* _Data supplied_

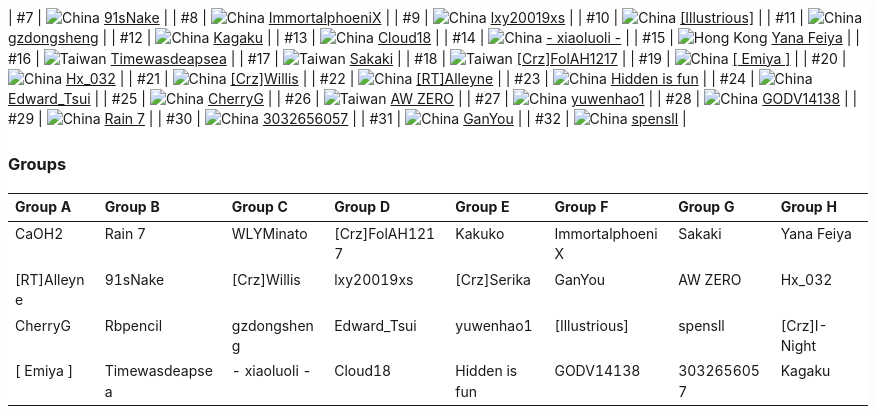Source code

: | #7 | ![][flag_CN] [91sNake](https://osu.ppy.sh/users/8726178) |
| #8 | ![][flag_CN] [ImmortalphoeniX](https://osu.ppy.sh/users/7080633) |
| #9 | ![][flag_CN] [lxy20019xs](https://osu.ppy.sh/users/7673726) |
| #10 | ![][flag_CN] [\[Illustrious\]](https://osu.ppy.sh/users/4082595) |
| #11 | ![][flag_CN] [gzdongsheng](https://osu.ppy.sh/users/8660315) |
| #12 | ![][flag_CN] [Kagaku](https://osu.ppy.sh/users/11178148) |
| #13 | ![][flag_CN] [Cloud18](https://osu.ppy.sh/users/15889859) |
| #14 | ![][flag_CN] [- xiaoluoli -](https://osu.ppy.sh/users/9502281) |
| #15 | ![][flag_HK] [Yana Feiya](https://osu.ppy.sh/users/7802517) |
| #16 | ![][flag_TW] [Timewasdeapsea](https://osu.ppy.sh/users/8682905) |
| #17 | ![][flag_TW] [Sakaki](https://osu.ppy.sh/users/2656856) |
| #18 | ![][flag_TW] [\[Crz\]FolAH1217](https://osu.ppy.sh/users/6232458) |
| #19 | ![][flag_CN] [\[ Emiya \]](https://osu.ppy.sh/users/4341197) |
| #20 | ![][flag_CN] [Hx\_032](https://osu.ppy.sh/users/11603156) |
| #21 | ![][flag_CN] [\[Crz\]Willis](https://osu.ppy.sh/users/6949941) |
| #22 | ![][flag_CN] [\[RT\]Alleyne](https://osu.ppy.sh/users/11279273) |
| #23 | ![][flag_CN] [Hidden is fun](https://osu.ppy.sh/users/10449071) |
| #24 | ![][flag_CN] [Edward\_Tsui](https://osu.ppy.sh/users/8609627) |
| #25 | ![][flag_CN] [CherryG](https://osu.ppy.sh/users/7719449) |
| #26 | ![][flag_TW] [AW ZERO](https://osu.ppy.sh/users/4415146) |
| #27 | ![][flag_CN] [yuwenhao1](https://osu.ppy.sh/users/14318312) |
| #28 | ![][flag_CN] [GODV14138](https://osu.ppy.sh/users/13756517) |
| #29 | ![][flag_CN] [Rain 7](https://osu.ppy.sh/users/9787146) |
| #30 | ![][flag_CN] [3032656057](https://osu.ppy.sh/users/13844875) |
| #31 | ![][flag_CN] [GanYou](https://osu.ppy.sh/users/10358203) |
| #32 | ![][flag_CN] [spensll](https://osu.ppy.sh/users/4547744) |

### Groups

| Group A | Group B | Group C | Group D | Group E | Group F | Group G | Group H |
| :-- | :-- | :-- | :-- | :-- | :-- | :-- | :-- |
| CaOH2 | Rain 7 | WLYMinato | \[Crz\]FolAH1217 | Kakuko | ImmortalphoeniX | Sakaki | Yana Feiya |
| \[RT\]Alleyne | 91sNake | \[Crz\]Willis | lxy20019xs | \[Crz\]Serika | GanYou | AW ZERO | Hx\_032 |
| CherryG | Rbpencil | gzdongsheng | Edward\_Tsui | yuwenhao1 | \[Illustrious\] | spensll | \[Crz\]I-Night |
| \[ Emiya \] | Timewasdeapsea | - xiaoluoli - | Cloud18 | Hidden is fun | GODV14138 | 3032656057 | Kagaku |


[flag_CN]: /wiki/shared/flag/CN.gif "China"
[flag_HK]: /wiki/shared/flag/HK.gif "Hong Kong"
[flag_MX]: /wiki/shared/flag/MX.gif "Mexico"
[flag_NZ]: /wiki/shared/flag/NZ.gif "New Zealand"
[flag_TW]: /wiki/shared/flag/TW.gif "Taiwan"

* _What to work on_
Extract exactly the lines between the line containing "#22 | ![][flag_CN]" and the end of the data, including both.

* _Answer_
| #22 | ![][flag_CN] [\[RT\]Alleyne](https://osu.ppy.sh/users/11279273) |
| #23 | ![][flag_CN] [Hidden is fun](https://osu.ppy.sh/users/10449071) |
| #24 | ![][flag_CN] [Edward\_Tsui](https://osu.ppy.sh/users/8609627) |
| #25 | ![][flag_CN] [CherryG](https://osu.ppy.sh/users/7719449) |
| #26 | ![][flag_TW] [AW ZERO](https://osu.ppy.sh/users/4415146) |
| #27 | ![][flag_CN] [yuwenhao1](https://osu.ppy.sh/users/14318312) |
| #28 | ![][flag_CN] [GODV14138](https://osu.ppy.sh/users/13756517) |
| #29 | ![][flag_CN] [Rain 7](https://osu.ppy.sh/users/9787146) |
| #30 | ![][flag_CN] [3032656057](https://osu.ppy.sh/users/13844875) |
| #31 | ![][flag_CN] [GanYou](https://osu.ppy.sh/users/10358203) |
| #32 | ![][flag_CN] [spensll](https://osu.ppy.sh/users/4547744) |

### Groups

| Group A | Group B | Group C | Group D | Group E | Group F | Group G | Group H |
| :-- | :-- | :-- | :-- | :-- | :-- | :-- | :-- |
| CaOH2 | Rain 7 | WLYMinato | \[Crz\]FolAH1217 | Kakuko | ImmortalphoeniX | Sakaki | Yana Feiya |
| \[RT\]Alleyne | 91sNake | \[Crz\]Willis | lxy20019xs | \[Crz\]Serika | GanYou | AW ZERO | Hx\_032 |
| CherryG | Rbpencil | gzdongsheng | Edward\_Tsui | yuwenhao1 | \[Illustrious\] | spensll | \[Crz\]I-Night |
| \[ Emiya \] | Timewasdeapsea | - xiaoluoli - | Cloud18 | Hidden is fun | GODV14138 | 3032656057 | Kagaku |


[flag_CN]: /wiki/shared/flag/CN.gif "China"
[flag_HK]: /wiki/shared/flag/HK.gif "Hong Kong"
[flag_MX]: /wiki/shared/flag/MX.gif "Mexico"
[flag_NZ]: /wiki/shared/flag/NZ.gif "New Zealand"
[flag_TW]: /wiki/shared/flag/TW.gif "Taiwan"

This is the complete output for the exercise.